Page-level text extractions
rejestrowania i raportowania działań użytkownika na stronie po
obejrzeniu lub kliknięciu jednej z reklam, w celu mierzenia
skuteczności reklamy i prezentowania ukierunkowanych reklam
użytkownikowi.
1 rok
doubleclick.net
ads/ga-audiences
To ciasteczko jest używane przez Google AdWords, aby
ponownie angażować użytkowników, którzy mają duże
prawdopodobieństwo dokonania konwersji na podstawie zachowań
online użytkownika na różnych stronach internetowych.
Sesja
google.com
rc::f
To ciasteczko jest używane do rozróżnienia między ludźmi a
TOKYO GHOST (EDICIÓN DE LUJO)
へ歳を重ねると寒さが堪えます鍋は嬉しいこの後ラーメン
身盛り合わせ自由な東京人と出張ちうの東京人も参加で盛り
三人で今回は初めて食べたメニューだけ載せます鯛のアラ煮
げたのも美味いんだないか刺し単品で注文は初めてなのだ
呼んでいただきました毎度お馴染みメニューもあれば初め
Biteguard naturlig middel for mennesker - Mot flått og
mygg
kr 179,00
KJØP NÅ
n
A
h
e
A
* * *
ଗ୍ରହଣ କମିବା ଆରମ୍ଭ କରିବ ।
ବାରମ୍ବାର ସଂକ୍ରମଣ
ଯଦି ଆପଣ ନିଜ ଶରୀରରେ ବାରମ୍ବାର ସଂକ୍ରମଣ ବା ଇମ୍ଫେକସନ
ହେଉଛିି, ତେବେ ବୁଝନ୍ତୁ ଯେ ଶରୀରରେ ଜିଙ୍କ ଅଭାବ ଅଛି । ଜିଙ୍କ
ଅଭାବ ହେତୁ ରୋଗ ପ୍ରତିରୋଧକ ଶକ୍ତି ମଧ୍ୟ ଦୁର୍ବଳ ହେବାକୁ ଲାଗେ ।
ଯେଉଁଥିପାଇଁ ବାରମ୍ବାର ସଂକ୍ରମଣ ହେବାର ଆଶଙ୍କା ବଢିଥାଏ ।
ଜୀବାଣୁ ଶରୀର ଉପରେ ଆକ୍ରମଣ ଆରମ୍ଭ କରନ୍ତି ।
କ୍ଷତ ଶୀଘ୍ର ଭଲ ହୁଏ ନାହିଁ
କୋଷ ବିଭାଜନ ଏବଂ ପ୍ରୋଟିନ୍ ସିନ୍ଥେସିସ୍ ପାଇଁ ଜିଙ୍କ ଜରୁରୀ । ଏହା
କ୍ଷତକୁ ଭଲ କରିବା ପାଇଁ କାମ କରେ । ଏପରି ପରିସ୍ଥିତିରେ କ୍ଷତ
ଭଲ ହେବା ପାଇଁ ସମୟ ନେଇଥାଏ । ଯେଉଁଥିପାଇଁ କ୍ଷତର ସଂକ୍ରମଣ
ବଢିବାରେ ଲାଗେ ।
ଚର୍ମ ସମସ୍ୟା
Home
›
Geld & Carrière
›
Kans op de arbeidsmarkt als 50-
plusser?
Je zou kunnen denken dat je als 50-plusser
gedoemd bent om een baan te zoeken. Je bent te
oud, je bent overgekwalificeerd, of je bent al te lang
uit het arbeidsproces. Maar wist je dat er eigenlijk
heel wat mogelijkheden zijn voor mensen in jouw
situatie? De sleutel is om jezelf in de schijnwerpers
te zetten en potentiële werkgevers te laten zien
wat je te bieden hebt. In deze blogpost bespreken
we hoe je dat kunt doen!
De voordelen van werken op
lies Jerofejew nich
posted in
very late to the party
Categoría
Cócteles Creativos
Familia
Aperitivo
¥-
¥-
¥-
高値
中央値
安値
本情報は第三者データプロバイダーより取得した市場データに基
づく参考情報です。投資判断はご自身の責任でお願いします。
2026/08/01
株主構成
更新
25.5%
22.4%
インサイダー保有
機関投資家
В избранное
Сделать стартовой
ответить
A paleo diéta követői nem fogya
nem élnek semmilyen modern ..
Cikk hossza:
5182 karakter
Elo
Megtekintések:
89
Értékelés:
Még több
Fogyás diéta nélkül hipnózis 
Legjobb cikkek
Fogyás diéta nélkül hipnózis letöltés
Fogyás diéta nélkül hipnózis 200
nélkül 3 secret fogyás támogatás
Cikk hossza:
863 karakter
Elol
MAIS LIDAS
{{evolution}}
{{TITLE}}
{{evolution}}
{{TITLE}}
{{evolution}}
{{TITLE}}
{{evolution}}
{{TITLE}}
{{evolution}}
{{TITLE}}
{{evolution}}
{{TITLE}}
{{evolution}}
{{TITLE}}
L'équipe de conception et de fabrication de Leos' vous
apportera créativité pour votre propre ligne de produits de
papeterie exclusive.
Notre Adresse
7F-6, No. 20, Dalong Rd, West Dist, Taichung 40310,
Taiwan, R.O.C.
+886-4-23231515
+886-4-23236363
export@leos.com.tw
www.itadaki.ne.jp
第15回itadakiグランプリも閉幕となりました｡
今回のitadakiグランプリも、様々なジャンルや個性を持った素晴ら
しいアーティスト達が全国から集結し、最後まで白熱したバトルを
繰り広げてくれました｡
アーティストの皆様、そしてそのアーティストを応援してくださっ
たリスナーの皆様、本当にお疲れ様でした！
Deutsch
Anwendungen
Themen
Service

Aim of the exercise
The expected answer is an exact copy of the lines above, beginning at the line with "rejestrowania i raportowania" and ending at the line with "げたのも美味いんだないか刺し単品で注文は初めてなのだ", with both ends in.

Answer box
rejestrowania i raportowania działań użytkownika na stronie po
obejrzeniu lub kliknięciu jednej z reklam, w celu mierzenia
skuteczności reklamy i prezentowania ukierunkowanych reklam
użytkownikowi.
1 rok
doubleclick.net
ads/ga-audiences
To ciasteczko jest używane przez Google AdWords, aby
ponownie angażować użytkowników, którzy mają duże
prawdopodobieństwo dokonania konwersji na podstawie zachowań
online użytkownika na różnych stronach internetowych.
Sesja
google.com
rc::f
To ciasteczko jest używane do rozróżnienia między ludźmi a
TOKYO GHOST (EDICIÓN DE LUJO)
へ歳を重ねると寒さが堪えます鍋は嬉しいこの後ラーメン
身盛り合わせ自由な東京人と出張ちうの東京人も参加で盛り
三人で今回は初めて食べたメニューだけ載せます鯛のアラ煮
げたのも美味いんだないか刺し単品で注文は初めてなのだ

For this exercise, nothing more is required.